Dalmatian Puppies: Is This Breed Right for You?
Dalmatian puppies have remained a popular choice by pet owners since the launch of the 1961 Disney movie that featured this breed. The Dalmatian breed has been somewhat mass produced by breeders due to the influx of interest in those wanting to purchase Dalmatian puppies. As a result of overbreeding and failing to use selective breeding for temperament, choosing among Dalmatian puppies can be a bit of a gamble because there have been more occurrences of Dalmatian dogs with temperament issues. That beings said, if you are willing to seek out a proper breeder who takes care in producing well-rounded puppies of sound temperament then this is definitely a breed not to be ruled out.
Physical Traits of the Dalmatian
The Dalmatian breed is best known for its snow-white fur and black or brown spots. Dalmatian puppies are actually born with pure white fur, however dark circular spots will begin to form around six weeks of age. All Dalmatians have circular spots but in show circles it is desirable to have clearly defined circles. This breed sports a sleek coat filled with fine, heavy hairs. A Dalmatian’s head is somewhat square-shaped with a flat top and a muzzle that is proportionate to the length of the top of the skull. The average height for a male is 22 to 24 inches while females can be expected to average about two inches smaller. Both males and females average around 50 – 55 pounds. This breed has a very lean and agile build with impressive endurance. In the 19th century the Dalmatian was used to guard horses and carriages and would often dutifully trot or run alongside his master, even if it meant keeping up with the master’s horse!
There are a few personality traits that a Dalmatian dog should have, but overbreed and unselective breeding has brought about some highly unwanted changes in temperament. A properly bred Dalmatian should be kind, intelligent, loving, playful, and energetic. He will be quick to protect his family members and would make a great watch dog. This breed requires socialization with other dogs from a young age to prevent aggression toward strange dogs. The Dalmatian requires a lot of discipline and alpha-style leadership. This breed is very intelligent and will pounce on any opportunity to benefit from the submissive tendencies of family members if allowed. If left undisciplined and/or if the dog is not shown that his owner is the alpha of the pack, then he will likely take actions to challenge his owner’s authority. Dalmatian puppies are in particular need of consistent leadership, structure, and dependability. This breed definitely prefers to be around people and can become distressed or even depressed if left along for long periods of time.
Dalmatians have a high need for physical exercise. Bear in mind that this breed was bred for endurance and therefore their natural need for exercise is going to be impossible to satisfy indoors. This breed will require a large yard, preferably one that has a fence. Several brisk walks or runs will be necessary each day to ensure that the dog is getting enough activity. It is also a good idea to initiate play time once or twice each day inside or outside the house. This type of dog would not be satisfied with a daily walk down the street or quick trot around the yard. Failure to allow a Dalmatian to spend his energy can result in high-strung behavior, destructive tendencies, and depression. The dog may become restless and/or temperamental.
Common Issues with Dalmatian Puppies
Boredom can be a problem for Dalmatian dogs because they require regular activities to stimulate their intellect and to get rid of pent-up energy. Providing the dog with a task or “job” to perform can help to prevent naughty actions spurred by boredom, such as digging large holes, chewing on anything within reach, and destroying furniture.
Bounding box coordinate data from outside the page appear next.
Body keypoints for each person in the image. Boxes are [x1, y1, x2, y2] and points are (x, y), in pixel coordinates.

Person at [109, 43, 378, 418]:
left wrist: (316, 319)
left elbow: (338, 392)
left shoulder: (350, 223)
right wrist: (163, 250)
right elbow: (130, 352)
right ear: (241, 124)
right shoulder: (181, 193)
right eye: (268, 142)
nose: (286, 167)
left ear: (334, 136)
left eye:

This breed has been known to eat virtually anything, so potential owners would need to ensure that they can keep dangerous items out of reach.
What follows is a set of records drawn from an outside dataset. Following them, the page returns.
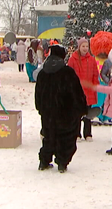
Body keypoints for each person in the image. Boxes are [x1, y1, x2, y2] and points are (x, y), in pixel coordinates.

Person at [35, 45, 87, 173]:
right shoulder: (68, 72)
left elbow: (38, 95)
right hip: (66, 114)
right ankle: (62, 162)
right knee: (66, 138)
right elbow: (76, 93)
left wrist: (41, 109)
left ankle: (44, 161)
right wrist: (81, 109)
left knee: (49, 136)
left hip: (48, 114)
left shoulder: (42, 73)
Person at [67, 37, 100, 141]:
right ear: (79, 47)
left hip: (88, 90)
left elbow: (95, 74)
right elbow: (69, 74)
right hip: (77, 90)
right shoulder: (73, 59)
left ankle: (88, 133)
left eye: (86, 46)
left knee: (88, 113)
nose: (85, 48)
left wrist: (95, 85)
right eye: (83, 46)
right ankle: (76, 133)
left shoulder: (92, 59)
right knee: (76, 113)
The Dalmatian breed is highly prone to deafness. In fact, as much as 12 percent of all Dalmatian puppies are born deaf. It is important to ensure the breeder has tested all puppies with the “BAER” method at around six weeks of age. Deaf puppies should not be purchased at full “pureblood price” and they should be spayed or neutered to prevent passing along the genetic disability. That being said, properly trained and well-adjusted deaf Dalmatians can still be a delight to raise.
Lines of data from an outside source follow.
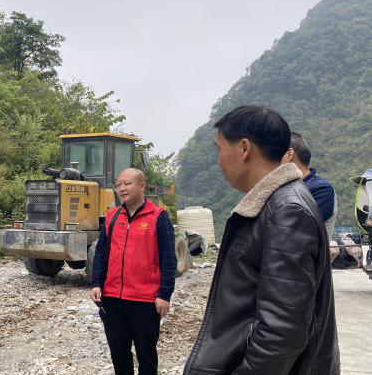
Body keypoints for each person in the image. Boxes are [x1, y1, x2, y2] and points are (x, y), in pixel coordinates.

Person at [184, 105, 339, 375]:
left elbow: (281, 333)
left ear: (244, 148)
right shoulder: (278, 203)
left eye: (219, 149)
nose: (218, 161)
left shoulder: (287, 211)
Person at [90, 168, 177, 375]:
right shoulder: (112, 216)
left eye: (127, 184)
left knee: (147, 358)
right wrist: (96, 282)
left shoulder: (158, 217)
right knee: (119, 356)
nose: (122, 188)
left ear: (142, 186)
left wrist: (164, 294)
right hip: (113, 299)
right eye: (119, 184)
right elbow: (101, 253)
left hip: (145, 302)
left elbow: (168, 259)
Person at [282, 132, 337, 237]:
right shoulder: (286, 187)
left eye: (274, 153)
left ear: (289, 154)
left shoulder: (322, 190)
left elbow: (290, 231)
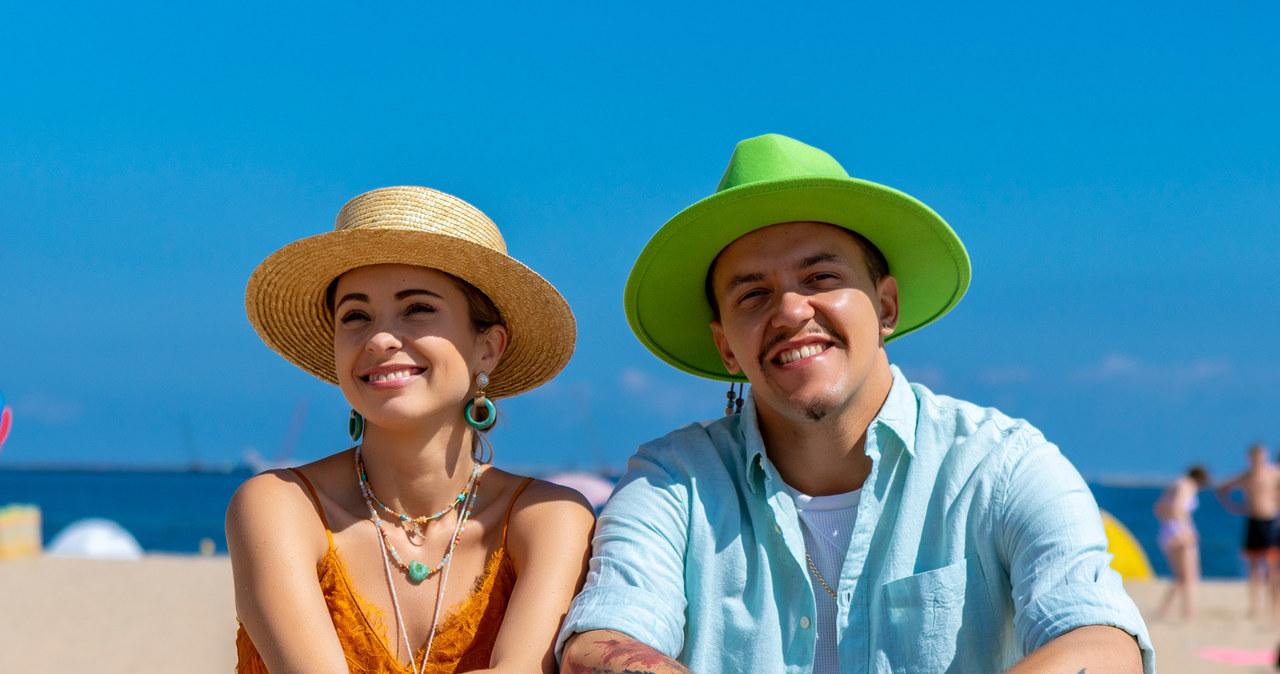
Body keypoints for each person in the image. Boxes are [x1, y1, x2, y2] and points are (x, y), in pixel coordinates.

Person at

Is This Breed Right for You?
When determining whether this breed is right for you, you must first consider your lifestyle. Do you have the time necessary to dedicate to firm, consistent training and the disposition to enforce discipline without bending the rules? The saying, “if you give an inch, he will take a mile” is certainly applicable to the Dalmatian, therefore all rules should be enforced at all times with no exceptions. It is also important to consider whether yours and your family’s schedules will be suitable for a Dalmatian. This breed is prone to separation anxiety if left alone for long periods of time. If the dog will regularly be subjected to long stretches of time by himself then he isn’t going to be happy. If, on the other hand, there will usually be someone at home to keep the dog company on most days, then this breed might be a good fit for you.